Description of the task ▸ Change every "Kundenherausforderung" in the material to "Kundenanliegen", keep all other text the same, and leave the pictures out of your answer.

Records shown ▸
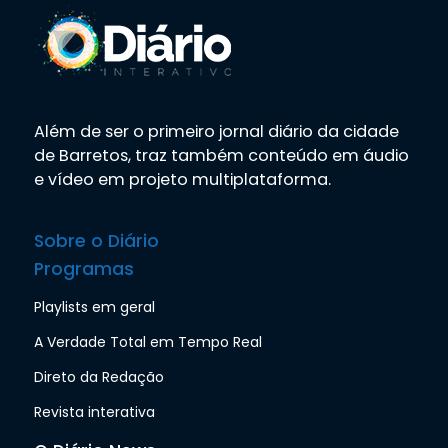
Além de ser o primeiro jornal diário da cidade
de Barretos, traz também conteúdo em áudio
e vídeo em projeto multiplataforma.
Sobre o Diário
Programas
Playlists em geral
A Verdade Total em Tempo Real
Direto da Redação
Revista interativa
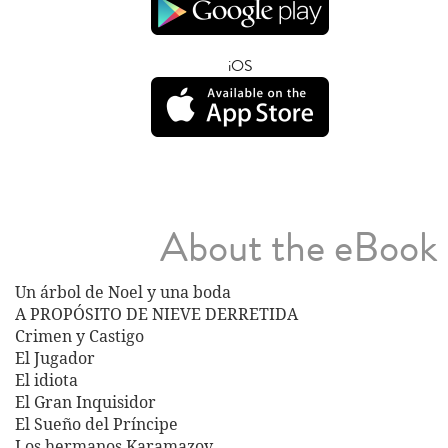
iOS
About the eBook
Un árbol de Noel y una boda
A PROPÓSITO DE NIEVE DERRETIDA
Crimen y Castigo
El Jugador
El idiota
El Gran Inquisidor
El Sueño del Príncipe
Los hermanos Karamazov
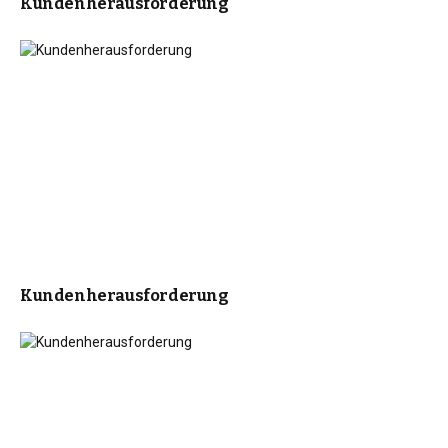
Kundenherausforderung
Kundenherausforderung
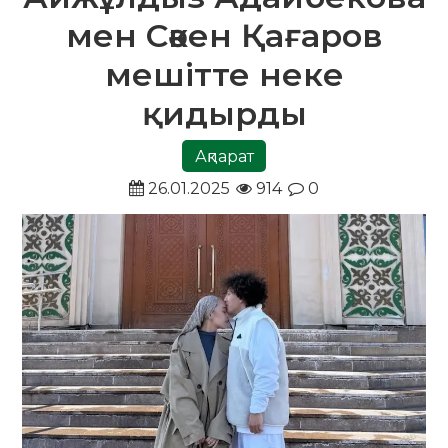
мен Сәкен Қағаров
мешітте неке
қидырды
Ақпарат
26.01.2025
914
0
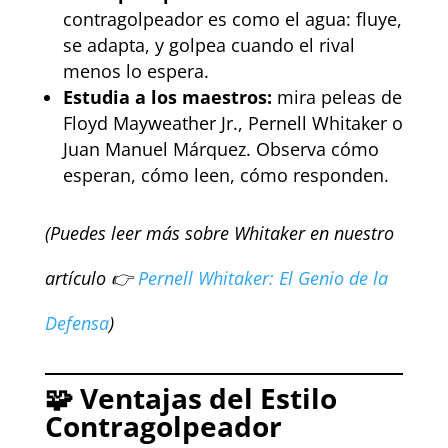
contragolpeador es como el agua: fluye,
se adapta, y golpea cuando el rival
menos lo espera.
Estudia a los maestros:
mira peleas de
Floyd Mayweather Jr., Pernell Whitaker o
Juan Manuel Márquez. Observa cómo
esperan, cómo leen, cómo responden.
(Puedes leer más sobre Whitaker en nuestro
artículo 👉
Pernell Whitaker: El Genio de la
Defensa
)
🧩
Ventajas del Estilo
Contragolpeador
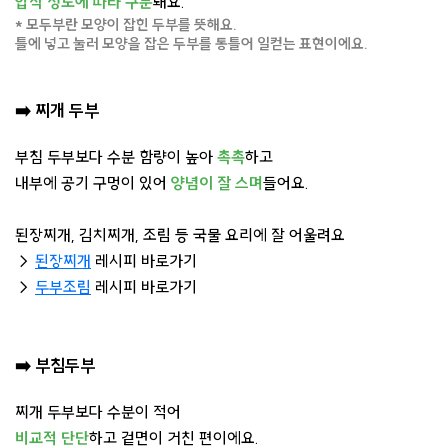
압착 정도에 따라 구분
돼요.
* 모두부란 모양이 잡힌 두부를 뜻해요.
틀에 넣고 눌러 모양을 잡은 두부를 통틀어 일컫는 표현이에요.
➡️
찌개 두부
부침 두부보다 수분 함량이 높아
촉촉
하고
내부에 공기 구멍이 있어
양념이 잘 스며
들어요.
된장찌개, 김치찌개, 조림 등 국물 요리에 잘 어울려요
→
된장찌개
레시피 바로가기
→
두부조림
레시피 바로가기
➡️
부침두부
찌개 두부보다 수분이 적어
비교적 단단
하고 겉면이 거친 편이에요.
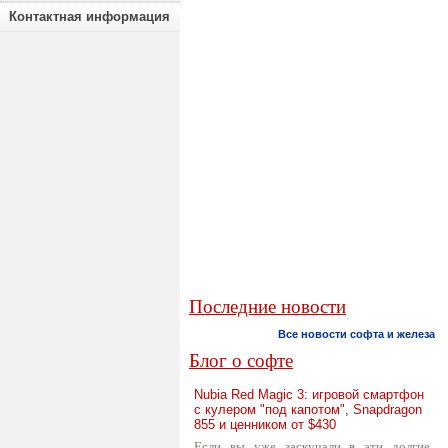
Контактная информация
Последние новости
Все новости софта и железа
Блог о софте
Nubia Red Magic 3: игровой смартфон
с кулером "под капотом", Snapdragon
855 и ценником от $430
Если вы уже заскучали в эти долгие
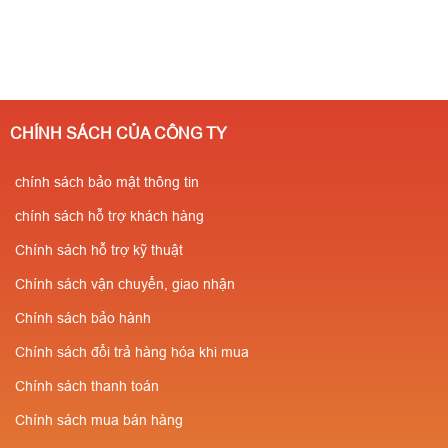
CHÍNH SÁCH CỦA CÔNG TY
chính sách bảo mật thông tin
chính sách hỗ trợ khách hàng
Chính sách hỗ trợ kỹ thuật
Chính sách vận chuyển, giao nhận
Chính sách bảo hành
Chính sách đổi trả hàng hóa khi mua
Chính sách thanh toán
Chính sách mua bán hàng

Response ▸
Além de ser o primeiro jornal diário da cidade
de Barretos, traz também conteúdo em áudio
e vídeo em projeto multiplataforma.
Sobre o Diário
Programas
Playlists em geral
A Verdade Total em Tempo Real
Direto da Redação
Revista interativa
iOS
About the eBook
Un árbol de Noel y una boda
A PROPÓSITO DE NIEVE DERRETIDA
Crimen y Castigo
El Jugador
El idiota
El Gran Inquisidor
El Sueño del Príncipe
Los hermanos Karamazov
Kundenanliegen
Kundenanliegen
мен Сәкен Қағаров
мешітте неке
қидырды
Ақпарат
26.01.2025
914
0
contragolpeador es como el agua: fluye,
se adapta, y golpea cuando el rival
menos lo espera.
Estudia a los maestros:
mira peleas de
Floyd Mayweather Jr., Pernell Whitaker o
Juan Manuel Márquez. Observa cómo
esperan, cómo leen, cómo responden.
(Puedes leer más sobre Whitaker en nuestro
artículo 👉
Pernell Whitaker: El Genio de la
Defensa
)
🧩
Ventajas del Estilo
Contragolpeador
압착 정도에 따라 구분
돼요.
* 모두부란 모양이 잡힌 두부를 뜻해요.
틀에 넣고 눌러 모양을 잡은 두부를 통틀어 일컫는 표현이에요.
➡️
찌개 두부
부침 두부보다 수분 함량이 높아
촉촉
하고
내부에 공기 구멍이 있어
양념이 잘 스며
들어요.
된장찌개, 김치찌개, 조림 등 국물 요리에 잘 어울려요
→
된장찌개
레시피 바로가기
→
두부조림
레시피 바로가기
➡️
부침두부
찌개 두부보다 수분이 적어
비교적 단단
하고 겉면이 거친 편이에요.
Контактная информация
Последние новости
Все новости софта и железа
Блог о софте
Nubia Red Magic 3: игровой смартфон
с кулером "под капотом", Snapdragon
855 и ценником от $430
Если вы уже заскучали в эти долгие
CHÍNH SÁCH CỦA CÔNG TY
chính sách bảo mật thông tin
chính sách hỗ trợ khách hàng
Chính sách hỗ trợ kỹ thuật
Chính sách vận chuyển, giao nhận
Chính sách bảo hành
Chính sách đổi trả hàng hóa khi mua
Chính sách thanh toán
Chính sách mua bán hàng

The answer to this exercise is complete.